La artritis reumatoide (AR) es una enfermedad autoinmune crónica que afecta a las articulaciones, causando inflamación, dolor, rigidez y, con el tiempo, daño articular irreversible, llegando a la pérdida de movilidad y deformación de las articulaciones.
Aunque no tiene cura, los avances en su tratamiento han cambiado radicalmente el pronóstico de quienes la padecen, especialmente gracias a la llegada de los medicamentos biológicos.

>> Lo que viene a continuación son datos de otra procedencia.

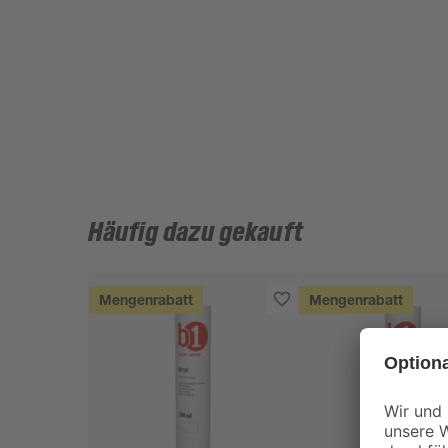
Häufig dazu gekauft
Mengenrabatt
Mengenrabatt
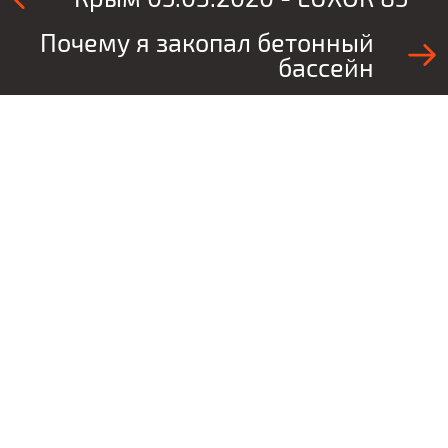
Почему я закопал бетонный
бассейн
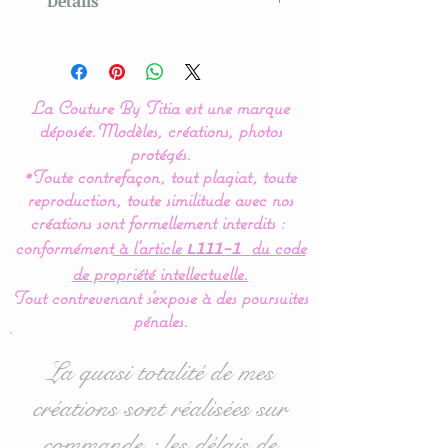
Details
Original model created
by
La Couture By Titia
La Couture By Titia est une marque
Valance
:
déposée.
Modèles, créations, photos
This bed bumper is
protégés.
*Toute contrefaçon, tout plagiat, toute
composed of 5 cushions in
reproduction, toute similitude avec nos
the shape of clouds for a
créations sont formellement interdits :
soft bedroom decoration.
conformément
à l’article
du code
L111-1
de propriété intellectuelle.
Dimensions
:
Tout contrevenant s'expose à des poursuites
- 1 for the headboard,
pénales.
approximately 60 cm wide
x 32 cm high.
La quasi totalité de mes
- 4 for the sides 40 cm
créations sont réalisées sur
wide x 27 cm high
commande : les délais de
approximately.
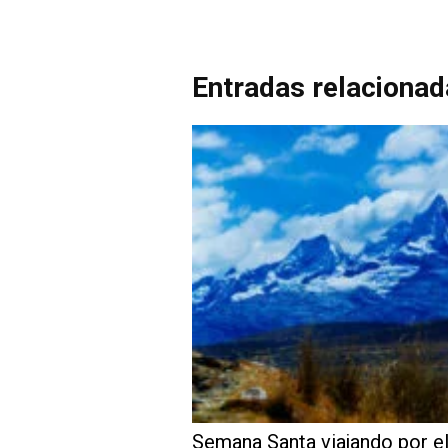
Entradas relaciona
Semana Santa viajando por e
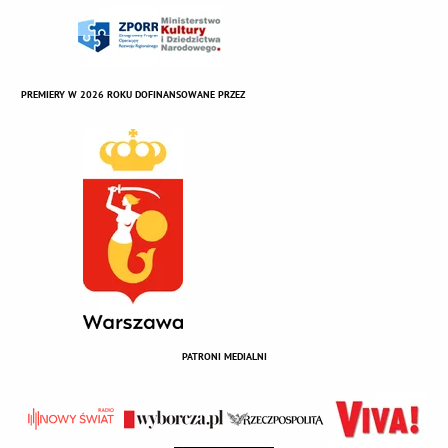
PREMIERY W 2026 ROKU DOFINANSOWANE PRZEZ
PATRONI MEDIALNI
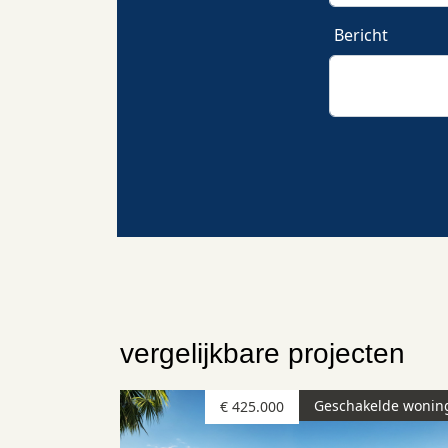
Bericht
vergelijkbare projecten
Geschakelde wonin
€ 425.000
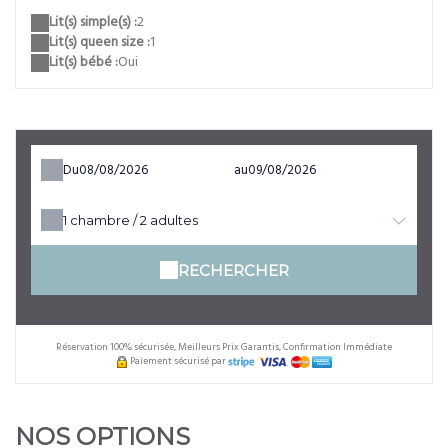
Lit(s) simple(s) :
2
Lit(s) queen size :
1
Lit(s) bébé :
Oui
Du
au
1
chambre /
2
adultes
RECHERCHER
Réservation 100% sécurisée, Meilleurs Prix Garantis, Confirmation Immédiate
Paiement sécurisé par
NOS OPTIONS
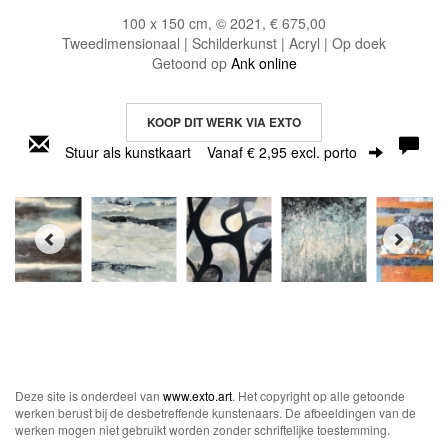
100 x 150 cm, © 2021, € 675,00
Tweedimensionaal | Schilderkunst | Acryl | Op doek
Getoond op
Ank online
KOOP DIT WERK VIA EXTO
Stuur als kunstkaart
Vanaf € 2,95 excl. porto
Deze site is onderdeel van
www.exto.art
. Het copyright op alle getoonde
werken berust bij de desbetreffende kunstenaars. De afbeeldingen van de
werken mogen niet gebruikt worden zonder schriftelijke toestemming.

¿Qué son los medicamentos biológicos?
Los tratamientos biológicos son fármacos desarrollados mediante biotecnología que actúan específicamente sobre moléculas clave implicadas en la respuesta inflamatoria del sistema inmunológico. A diferencia de los fármacos tradicionales, que tienen un efecto más general, los biológicos actúan de forma dirigida, lo que permite una mayor eficacia con menos efectos adversos sistémicos, es decir, en todo el organismo.
Estos medicamentos suelen administrarse por vía subcutánea o intravenosa y están indicados, principalmente, en pacientes que no han respondido adecuadamente a los tratamientos convencionales, como el metotrexato (medicamento).
Principales tipos de biológicos
Existen varios grupos de medicamentos biológicos para la AR, dependiendo de la molécula sobre la que actúan:
- Anti-TNF (factor de necrosis tumoral): como adalimumab, etanercept o infliximab. Son los más utilizados y han demostrado reducir la inflamación y frenar el daño articular de forma eficaz.
- Anti-IL-6: como tocilizumab, que bloquea la acción de la interleucina-6, una de las principales responsables del proceso inflamatorio en la AR.
- Inhibidores de células B o T: como rituximab o abatacept, que actúan modulando la actividad de ciertos linfocitos implicados en la respuesta inmune.
- Inhibidores de JAK (no biológicos, pero similares en función): aunque no son biológicos en sentido estricto, los inhibidores de JAK (como tofacitinib o baricitinib) representan una alternativa oral muy eficaz para pacientes con AR moderada o grave.
¿Cómo han cambiado el manejo de la AR?
La incorporación de estos tratamientos ha supuesto una auténtica revolución. Antes, muchos pacientes sufrían una discapacidad progresiva e irreversible. Hoy, con un diagnóstico precoz y gracias al gran abanico terapéutico, es posible alcanzar la remisión clínica o al menos un control importante de la enfermedad, mejorando notablemente la calidad de vida.
Además, se ha adoptado un enfoque de tratamiento conocido como “treat to target”, que implica ajustar la medicación hasta alcanzar un objetivo terapéutico claro, como la remisión o una baja actividad de la enfermedad.
Consideraciones importantes
Aunque los medicamentos biológicos han demostrado ser seguros y eficaces, su uso requiere un seguimiento estrecho. Al modular el sistema inmunitario, pueden aumentar el riesgo de infecciones, por lo que es importante realizar controles periódicos y cumplir con el calendario vacunal recomendado.
En resumen, los tratamientos biológicos han transformado el abordaje de la artritis reumatoide, ofreciendo una nueva esperanza para miles de pacientes en todo el mundo.